If you start playing at that Super-Satellites of the BCPC and stay until the end of the High Roller, your looking at an 18 day stay. Even if you just buy right into the tournaments, it’s still going to be 15 days of accommodations, meals and any entertainment, meaning you’d better cash big in something just to recoup some of these costs. Fallsview however, takings a much faster line, fitting everything into 6 days; using math to illustrate the point again, about $139,000 a day on average was up for grabs in Vancouver, while Niagara can boast just over $401,000 in prize money per day of event. For the well bankrolled and circuit traveling grinders, time is money and it’s can be all about making bank quick or moving on. For those looking for some relaxing poker respite; Vancouver might be the better destination.
Satellites and Cash games
Pick either, single table or super satellites shouldn’t be a problem. This year’s FPC took a ton of player heat when some would be entrepreneurs saw the opportunity in “supply and demand”; deciding to buy up a ton of super satellite seats and sell them at a premium just down the hall. It ticked off quite a few who had to pay up or shut up; though we are sure that management has been aware of the problem and concerns. Whether players are protected from scalping in 2012 remains to be seen, hopefully a policy is put in place rather than turning a blind eye and accepting any money as good money.

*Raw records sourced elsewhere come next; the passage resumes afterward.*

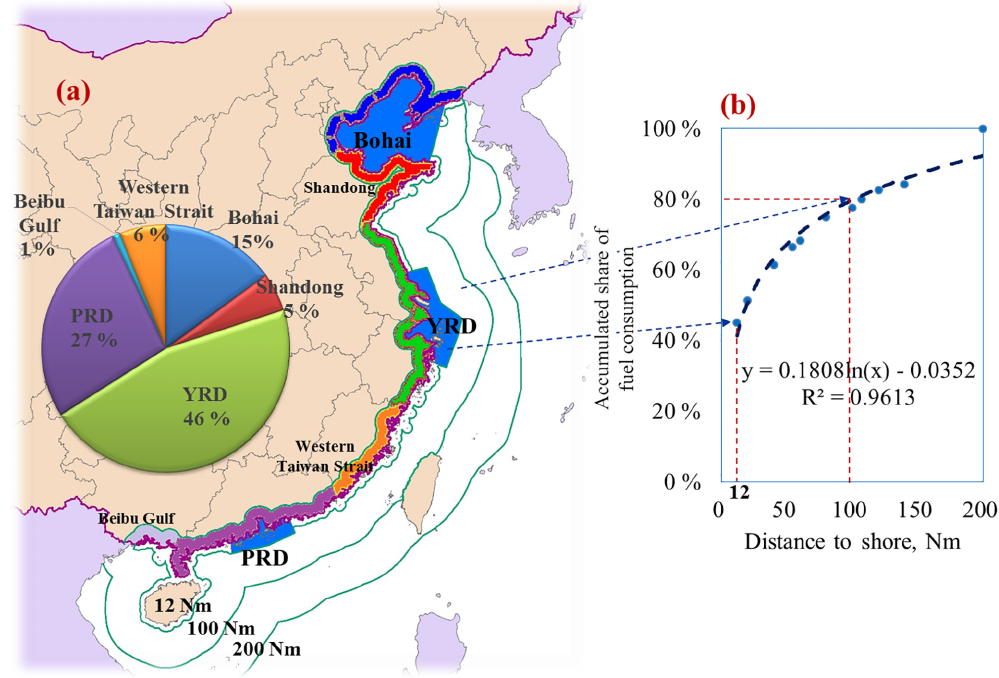
Figure 3. (a) Fuel consumption contributions of different port groups within 200Nm and (b) the cumulative distribution of fuel consumption within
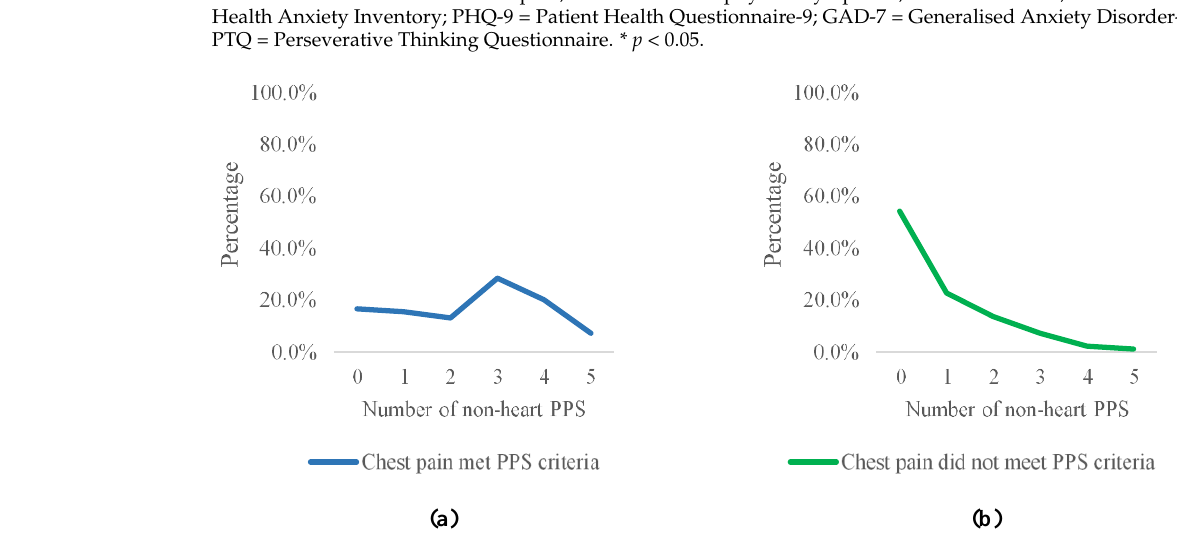
Figure 2. ( a ) Percentage of participants whose chest pain symptoms met PPS criteria and who met criteria for none, one or more non-heart-related PPS. ( b ) Percentage of participants whose chest pain did not meet PPS criteria and who met criteria for none, one or more non-heart-related PPS.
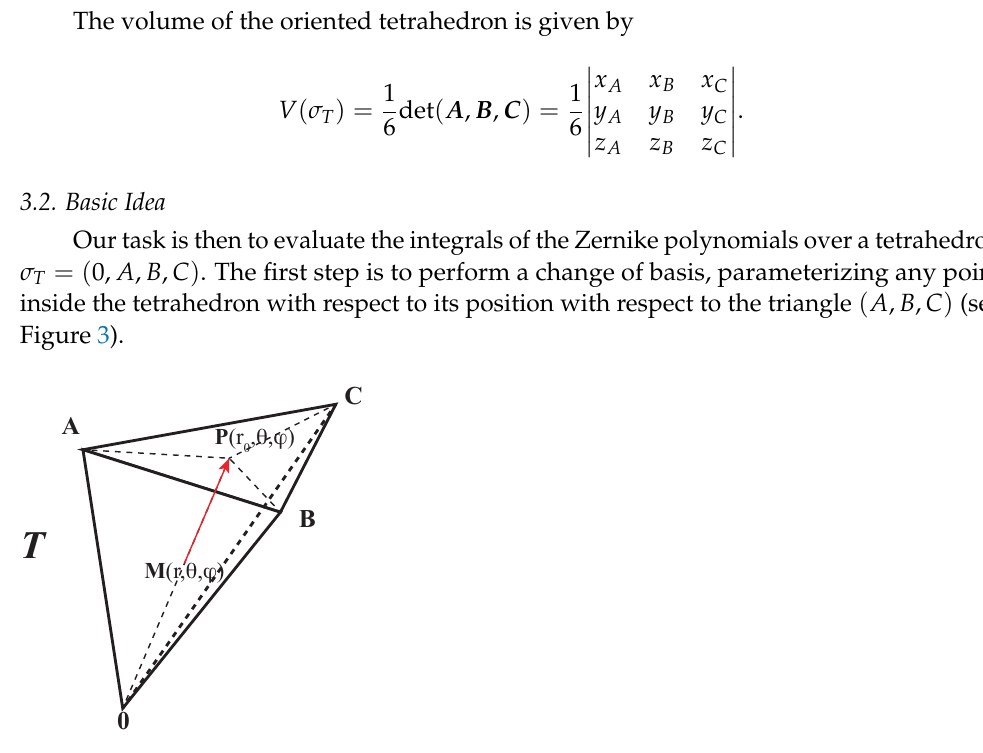
Figure 3. Parameterization of a tetrahedron . Let T = ( A , B , C ) be a triangle in the surface mesh, and σ T = ( 0, A , B , C ) be the associated tetrahedron where 0 is the origin. Any point M within σ T with spherical coordinates ( r , θ , φ ) is projected onto the triangle T to a new point P ( r 0 , θ , φ ) . Note that r 0 is a function of θ and φ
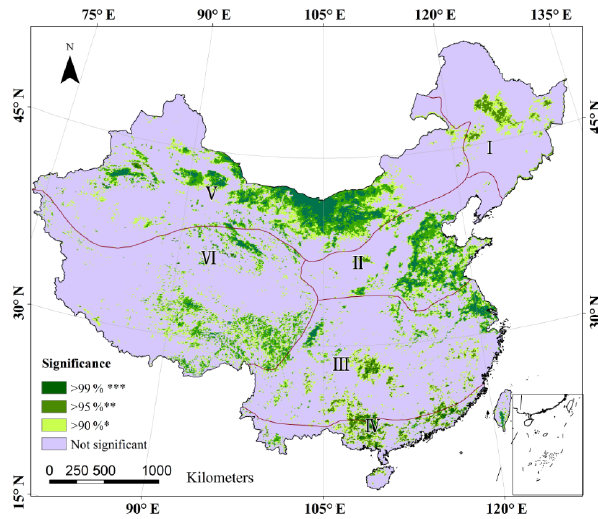
Figure A1. Significance of the spatial distribution of annual av- erage LST trends based on an independent-samples t test in China from 2003 to 2017. Note that the symbols ***, ** and * explain that there are increasing or decreasing tendencies averaged over China at the 99%, 95% and 90% confidence level, respectively (same as Figs. A3 and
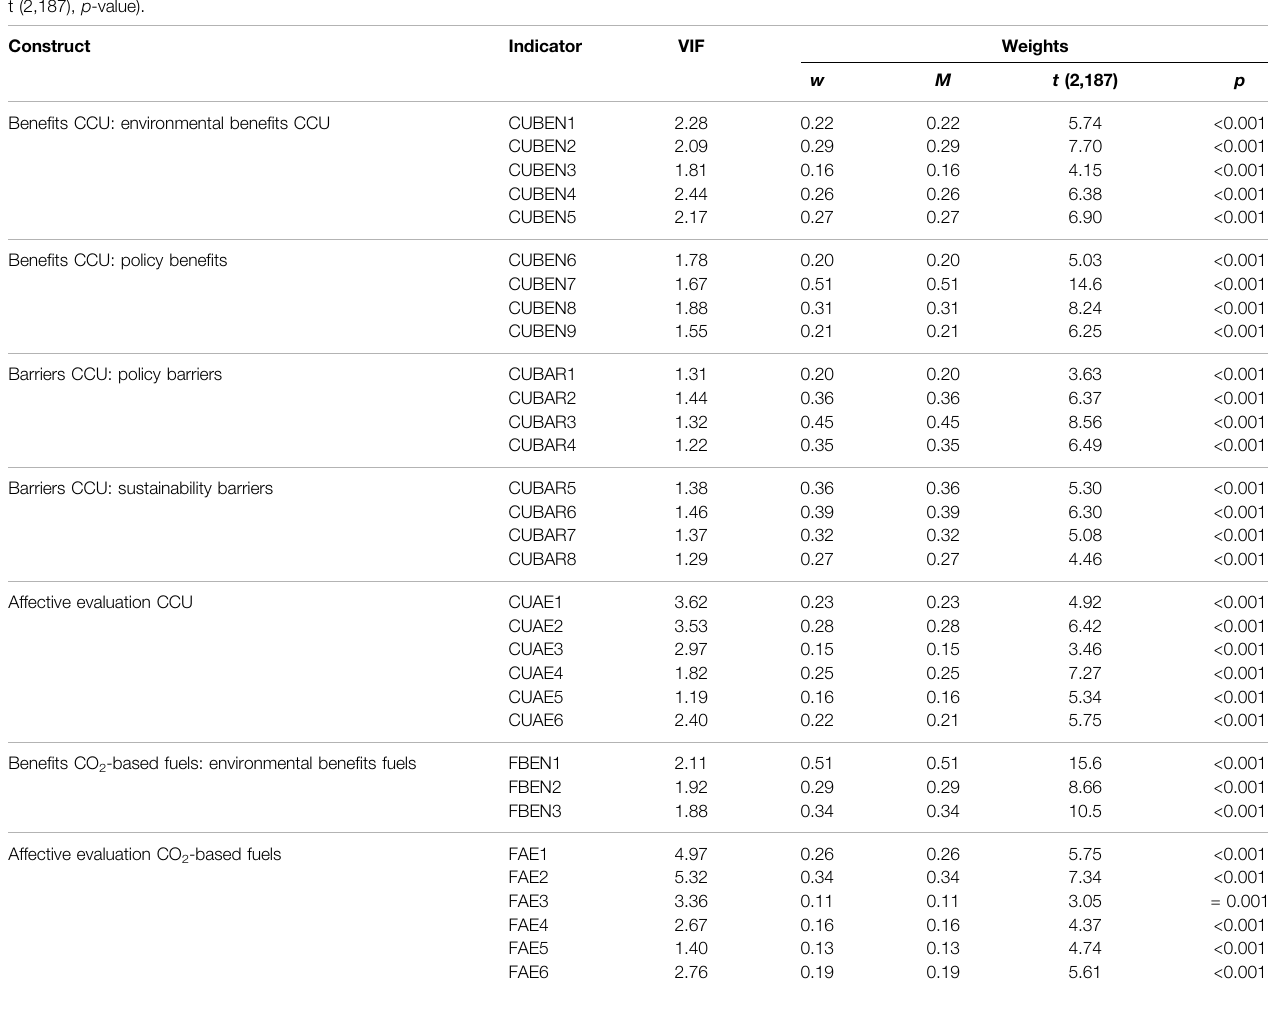
TABLE 4 | Evaluation of the formative constructs and lower-order constructs (LOC): collinearity (VIF) and indicator weight (original estimate w , bootstrap mean M , t-statistic t (2,187), p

Getting back on track, both venues run single table satellites months in advance, helping to get those fields pumped and prize pools swelling. Super Satellites do very well at the BCPC’s, with a several running just prior that don’t overlap tournament days. The Fallsview Poker Classic has changed this for 2012; if you are playing a Day 2 you won’t likely make that Super, though many will argue it’s not such a bad problem to have as a big day is very near. The BCPC’s also have a bit of an edge when it comes to online Satellites, with provincial regulated PlayNow.com putting quite a few players into chairs through their qualifiers.
Cash games of all limits are spread at both, though Ontario seems to play much more Fixed Limit Poker at the larger stakes than Vancouver’s strong No Limit Hold’em and Pot Limit Omaha scene. Reports claim that both can very slow to seat players and wait lists for tables long during busy tournament series; though it’s only fair to take the availability of Dealers with such large fields. Which has the bigger and bad’er action will again depend on what you are looking for. There is no doubt both regions have an abundance of very well rolled and competent players looking to mix it up.